Bangladesh authorities have stepped up efforts to provide food and drinking water to millions of people in need after heavy rains caused catastrophic flooding in a quarter of the country.
Bangladesh is considered one of the world’s most climate-sensitive countries. A 2015 World Bank Institute analysis shows that an estimated 3.5 million Bangladeshis are at risk of river flooding yearly.
On Wednesday, at least 17 of the country’s 64 districts, mostly in the north and northeast of Sylhet, were reeling from the natural disaster.

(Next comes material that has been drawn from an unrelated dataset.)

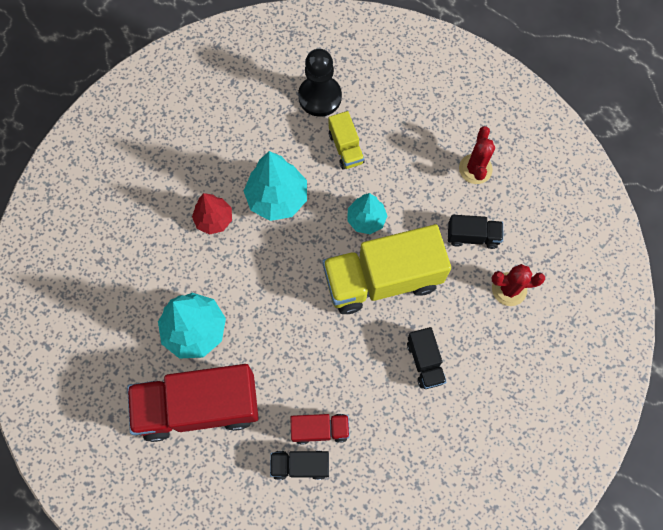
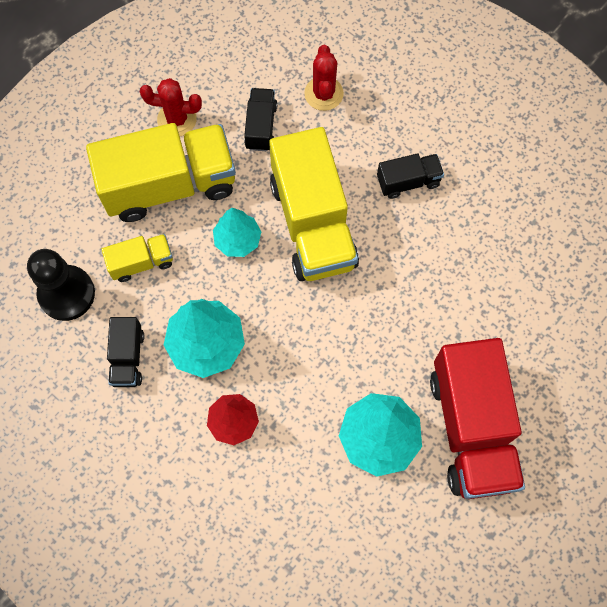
camera: 90 degrees left, 0 degrees up
black truck [270,451,329,480] -> black truck moved to [107,317,144,387]
red truck [290,414,350,444] -> none
none -> yellow truck [86,123,236,222]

Authorities say at least 36 people have died, and and out of of 4.5 million people have been stranded. The floods also threaten agriculture, infrastructure, and clean water supplies.
Mohammad Mosharraf Hossain, chief manager of the Sylhet division, said 365 medical teams were trying to reach flood plains to deliver tablets to purify drinking water.
The Sylhet region is one of the hardest hit regions, and several areas are also without electricity.
“We are making frantic efforts to ensure there is food and drinking water for all affected people,” said Atiqul Haque, director-general of the Bangladesh Department of Disaster Management.
Large parts of farming villages were flooded. Rescue teams used boats to deliver drinking water, medicine, and food to people on higher ground and government buildings.
“Many people urgently need food and drinking water,” said Enam Ahmed, 45, a resident of the worst-affected district of Sunmaganj.
“There is water everywhere, but no drinking water. Flood shelters were full of people, but they are not getting enough food,” he said.
The crisis in Bangladesh has been exacerbated by rainwater pouring down from the surrounding hills of the Indian state of Meghalaya, including some of the world’s wettest areas, such as Mawsynram and Cherrapunji, which received more than 970mm of rain each, according to the government data on Sunday.
At least seven people have died in the Indian state of Assam in the past 24 hours, bringing the toll to 44 during the current wave of flooding that began about two weeks ago, officials said.
“The flooding situation in the three districts of the Barak Valley remains very serious. Army rescuers have evacuated thousands of stranded people,” Himanta Biswa Sarma, Assam’s prime minister, told Reuters.
India’s National Disaster Management Force said in a statement that 14 teams with more than 70 boats and more than 400 men have been deployed in the heavily flooded districts of Assam.
The team had taken about 14,200 people trapped in the flooding to safe places.
About 5.5 million people have been displaced, of whom about 3.7 million reside in government-run makeshift shelters on elevated banks or other higher ground.
Locals in the flooded areas said they had never seen such widespread devastation from rain and that they could soon face a shortage of essential items.